Speed Car Motor Lublin zwyciężył w inauguracyjnym spotkaniu sezonu 2019 PGE Ekstraligi. Lubelscy żużlowcy na stadionie przy alejach Zygmuntowskich pokonali MRGARDEN GKM Grudziądz 49:41.

fot. Michał Kasperuk

Nie było jednak łatwo. Po pierwszych remisowych biegach wypełniony po brzegi stadion zamarł gdy groźnego upadku doznał kapitan żółto-biało-niebieskich Andreas Jonsson. Lidera lublinian z trasy zabrało pogotowie. Szwed kilka godzin później poinformował kibiców, że jest cały i zdrowy. Nie mógł jednak kontynuować swojego udziału w zawodach. Gospodarze musieli sobie zatem radzić bez trzech podstawowych zawodników. Oprócz Jonssona w kadrze zabrakło kontuzjowanego Grzegorza Zengoty i Grigorija Łaguty, który będzie mógł być zgłoszony do składu dopiero po piątej kolejce. Wygraną udało się wyszarpać w dużej mierze dzięki świetnej dyspozycji formacji juniorskiej Motoru. Młody zawodnik koziołków Viktor Trofymov zapowiada pełne zaangażowanie do końca sezonu.

Viktor Trofymov

Kluczowy był dziesiąty bieg, po którym Robert Lambert i Dawid Lampart odzyskali remis.

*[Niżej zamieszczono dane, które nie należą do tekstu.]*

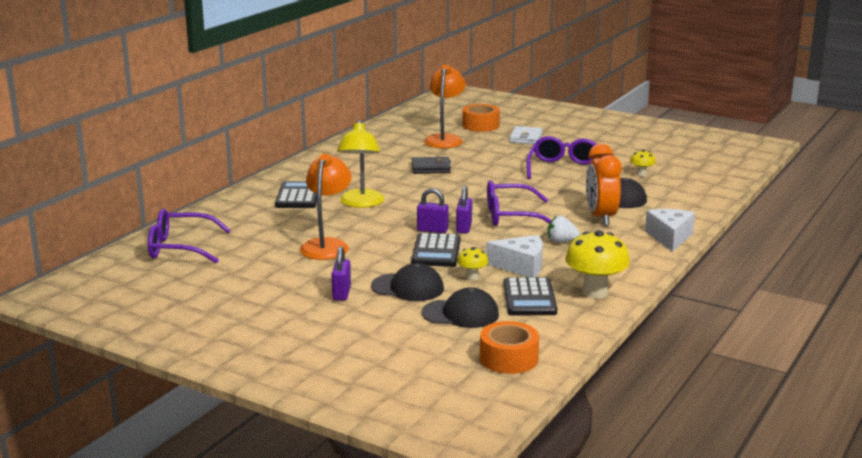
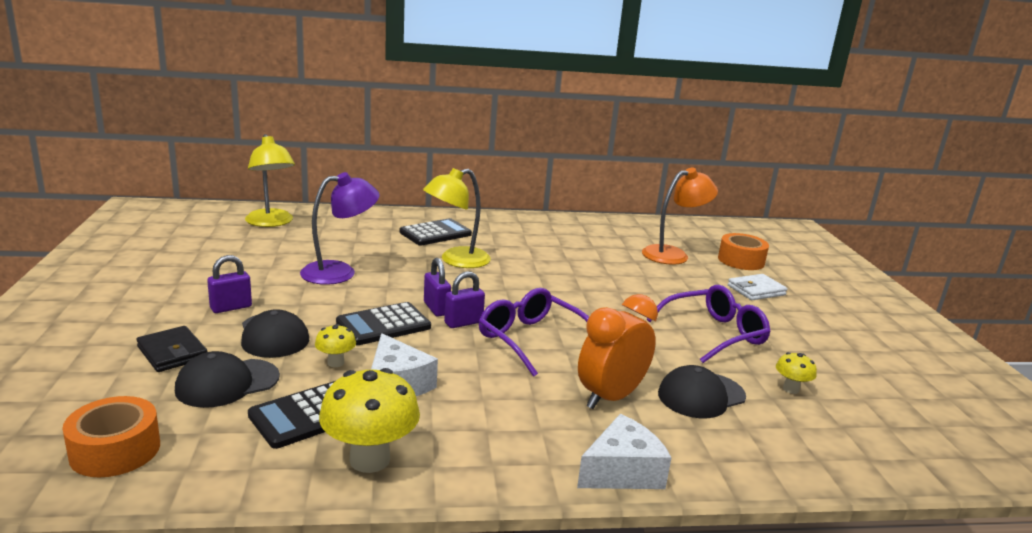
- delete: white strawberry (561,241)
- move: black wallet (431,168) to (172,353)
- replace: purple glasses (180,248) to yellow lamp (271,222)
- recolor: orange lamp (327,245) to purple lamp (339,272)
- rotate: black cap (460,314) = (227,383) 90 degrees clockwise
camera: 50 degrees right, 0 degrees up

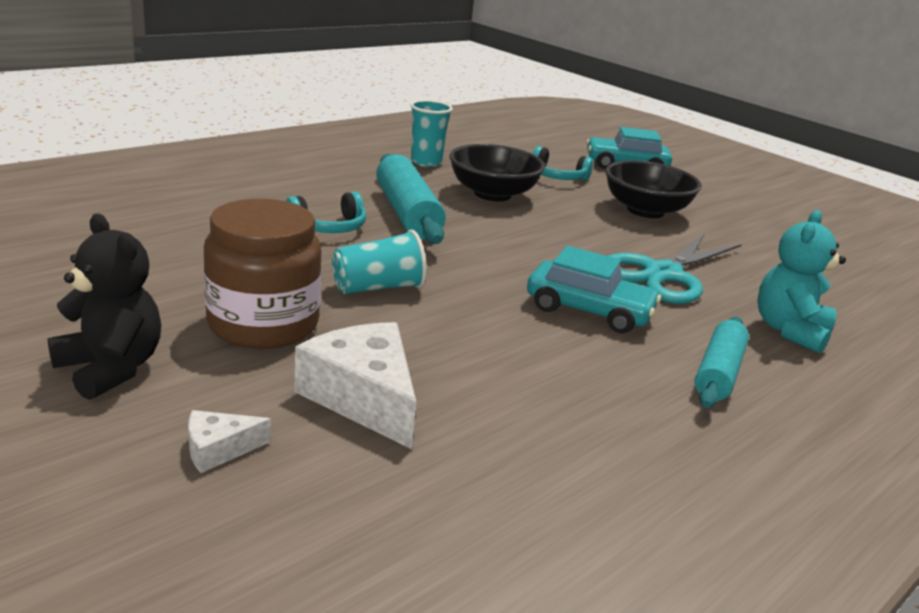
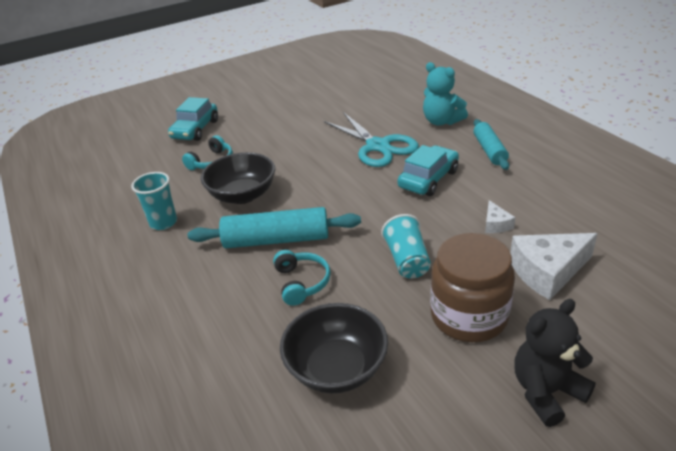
- move: white cheese (219,449) to (496,224)
- move: black bowl (645,211) to (336,368)
- rotate: turquoise rolling pin (718,373) = (489,150) 45 degrees clockwise
camera: 70 degrees left, 10 degrees up

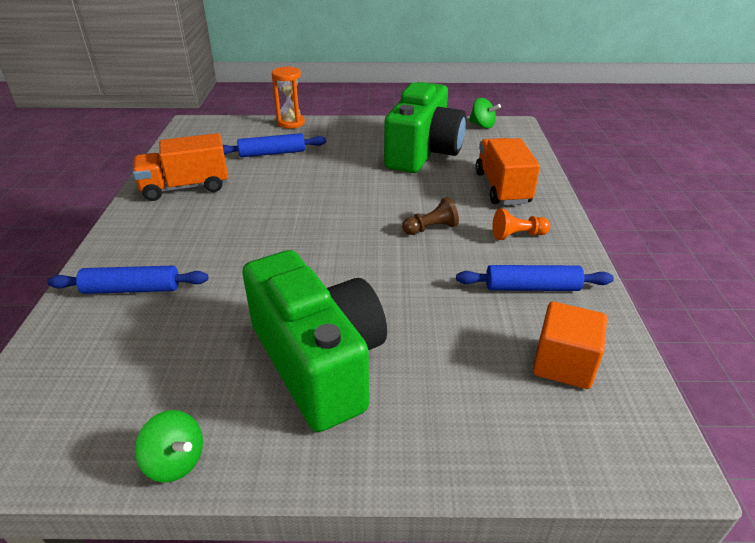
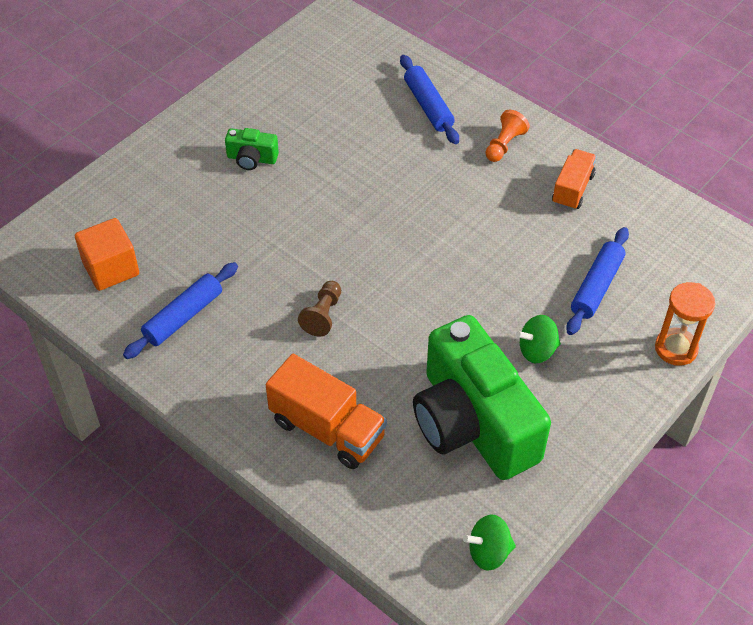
- move: green spinning top (175,462) to (537,350)
- move: orange pawn (517,235) to (504,145)
- rotate: blue rolling pin (132,289) = (428,106) 60 degrees counterclockwise
- resize: orange truck (186,187) = (572,189) x0.64
- resize: green camera (319,362) = (252,159) x0.40
camera: 130 degrees right, 15 degrees up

Losy spotkania rozstrzygnął natomiast pierwszy z biegów nominowanych. Wtedy to Robert Lambert i Mikkel Michelsen wywalczyli podwójne prowadzenie przed parą Lindbaek-Pawlicki. Ostatecznie, po huśtawce nastrojów lublinianie zwyciężyli 49:41. Na powrót do krajowej elity kibice lubelskiego żużla czekali 24 lata.